Responsible for assisting the Medical Office Administration, Customer Services, and Provider Relations in investigating concerns and issues.
Access to protected health information (PHI) will be limited to the minimum necessary required to effectively perform the job.
Demonstrates understanding of HIPAA privacy regulations by maintaining confidentiality of Protected Health Information (PHI).
Demonstrates doing the right thing and doing things the right way is an underlying premise in all work‑related activities and is able to identify the location of the copy of Principles of Responsibility.
Develops and maintains an awareness of how to report compliance issues and concerns.
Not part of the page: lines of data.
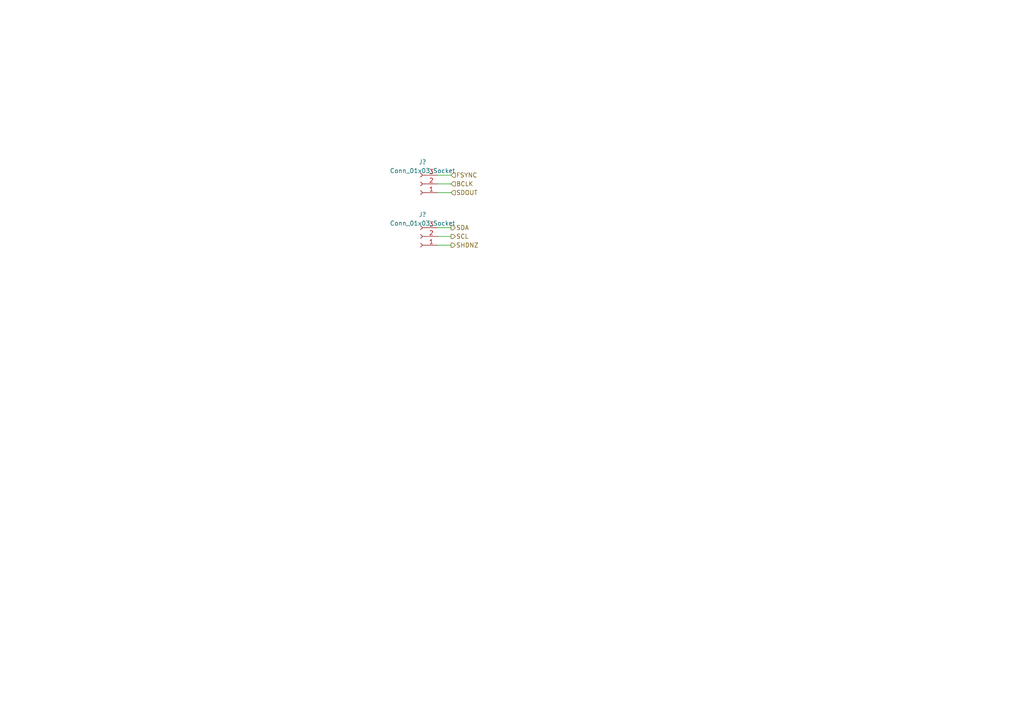
<source format=kicad_sch>
(kicad_sch (version 20230121) (generator eeschema)

  (uuid 1f92c326-f6bc-4a47-8be3-78a12fb93e6c)

  (paper "A4")

  


  (wire (pts (xy 127 55.88) (xy 130.81 55.88))
    (stroke (width 0) (type default))
    (uuid 2eb88845-7461-4c24-b5b5-dc790bedec05)
  )
  (wire (pts (xy 127 66.04) (xy 130.81 66.04))
    (stroke (width 0) (type default))
    (uuid 633324d5-78dd-4f1d-b4e6-435fed831c6e)
  )
  (wire (pts (xy 127 68.58) (xy 130.81 68.58))
    (stroke (width 0) (type default))
    (uuid 6c8ff40d-3118-4bd6-b636-b51c1540378f)
  )
  (wire (pts (xy 127 50.8) (xy 130.81 50.8))
    (stroke (width 0) (type default))
    (uuid 99a13557-ad24-436b-a344-ee4589fc813e)
  )
  (wire (pts (xy 127 53.34) (xy 130.81 53.34))
    (stroke (width 0) (type default))
    (uuid b9c0a411-6543-4a93-99cf-9c1e58625778)
  )
  (wire (pts (xy 127 71.12) (xy 130.81 71.12))
    (stroke (width 0) (type default))
    (uuid efc9b3e9-954e-4d76-be7e-6f1c830d8207)
  )

  (hierarchical_label "FSYNC" (shape input) (at 130.81 50.8 0) (fields_autoplaced)
    (effects (font (size 1.27 1.27)) (justify left))
    (uuid 25a3eb44-4f48-4289-a52e-637b5ae486ba)
  )
  (hierarchical_label "SDOUT" (shape input) (at 130.81 55.88 0) (fields_autoplaced)
    (effects (font (size 1.27 1.27)) (justify left))
    (uuid 3f5d2f61-54e2-4119-8975-1f0d63ba3de3)
  )
  (hierarchical_label "SCL" (shape output) (at 130.81 68.58 0) (fields_autoplaced)
    (effects (font (size 1.27 1.27)) (justify left))
    (uuid 58cf67f6-724f-477c-85ac-ef0dafbed2af)
  )
  (hierarchical_label "SDA" (shape output) (at 130.81 66.04 0) (fields_autoplaced)
    (effects (font (size 1.27 1.27)) (justify left))
    (uuid 69be02ba-6095-49b1-ae2a-c36f0b45f715)
  )
  (hierarchical_label "BCLK" (shape input) (at 130.81 53.34 0) (fields_autoplaced)
    (effects (font (size 1.27 1.27)) (justify left))
    (uuid 7f030c13-f08a-4fb9-99f0-6d1adfffbdc4)
  )
  (hierarchical_label "SHDNZ" (shape output) (at 130.81 71.12 0) (fields_autoplaced)
    (effects (font (size 1.27 1.27)) (justify left))
    (uuid cd94c7a9-b689-4249-a89d-ebd36664f68e)
  )

  (symbol (lib_id "Connector:Conn_01x03_Socket") (at 121.92 68.58 180) (unit 1)
    (in_bom yes) (on_board yes) (dnp no) (fields_autoplaced)
    (uuid 5a954051-8488-4528-8a1e-48bc60ff37e6)
    (property "Reference" "J?" (at 122.555 62.23 0)
      (effects (font (size 1.27 1.27)))
    )
    (property "Value" "Conn_01x03_Socket" (at 122.555 64.77 0)
      (effects (font (size 1.27 1.27)))
    )
    (property "Footprint" "" (at 121.92 68.58 0)
      (effects (font (size 1.27 1.27)) hide)
    )
    (property "Datasheet" "~" (at 121.92 68.58 0)
      (effects (font (size 1.27 1.27)) hide)
    )
    (pin "1" (uuid 216bca80-1064-4902-a3a3-736c09803fbb))
    (pin "2" (uuid 53fa9768-5d43-4583-991d-aa5513604768))
    (pin "3" (uuid 286304e6-3331-4ab9-a124-bc1b84cdc187))
    (instances
      (project "hydrophone board"
        (path "/4356d3a6-6a00-447d-897e-473f60221539/1cfbaf71-7039-4355-8fc7-d8c77f0e8058"
          (reference "J?") (unit 1)
        )
        (path "/4356d3a6-6a00-447d-897e-473f60221539/a8130f8e-af9b-4eca-a221-c91133653f4f"
          (reference "J502") (unit 1)
        )
      )
    )
  )

  (symbol (lib_id "Connector:Conn_01x03_Socket") (at 121.92 53.34 180) (unit 1)
    (in_bom yes) (on_board yes) (dnp no) (fields_autoplaced)
    (uuid 99f6b2ae-5152-4df8-bad2-594e718bb193)
    (property "Reference" "J?" (at 122.555 46.99 0)
      (effects (font (size 1.27 1.27)))
    )
    (property "Value" "Conn_01x03_Socket" (at 122.555 49.53 0)
      (effects (font (size 1.27 1.27)))
    )
    (property "Footprint" "" (at 121.92 53.34 0)
      (effects (font (size 1.27 1.27)) hide)
    )
    (property "Datasheet" "~" (at 121.92 53.34 0)
      (effects (font (size 1.27 1.27)) hide)
    )
    (pin "1" (uuid 209f5e17-a915-4952-aa78-d27aea4cea13))
    (pin "2" (uuid 34b5c833-d501-4670-823d-0929ee4c60c4))
    (pin "3" (uuid 1e73ce8c-ab97-4a89-b8cb-0d7a1236fbe3))
    (instances
      (project "hydrophone board"
        (path "/4356d3a6-6a00-447d-897e-473f60221539/1cfbaf71-7039-4355-8fc7-d8c77f0e8058"
          (reference "J?") (unit 1)
        )
        (path "/4356d3a6-6a00-447d-897e-473f60221539/a8130f8e-af9b-4eca-a221-c91133653f4f"
          (reference "J501") (unit 1)
        )
      )
    )
  )
)

</source>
Identifies issues of wrong‑doing and promptly investigates and reports to immediate supervisor or Director of Regional Compliance. Assures an atmosphere and culture for staff to report issues of wrong‑doing.
Other duties as assigned.
Experience
Minimum two (2) years of RN experience in utilization or case management, discharge planning, and quality improvement in a health care setting.
Education
B.S. in Nursing or four (4) years of directly related experience.
High school diploma or GED required.
License, Certification, Registration
Registered Professional Nurse License (Georgia)
Additional Requirements
Working knowledge of all relevant federal, state, local, and regulatory requirements.
Functional knowledge of computers.
Experience with managed health care delivery including Medicare.
Preferred Qualifications
Minimum three (3) years of clinical nursing preferably in a complex area such as critical care.
Bachelor’s degree (B.S.) in nursing preferred.
CCM preferred.
Notes
UM/Case Management experience required. Will rotate through weekends and holidays.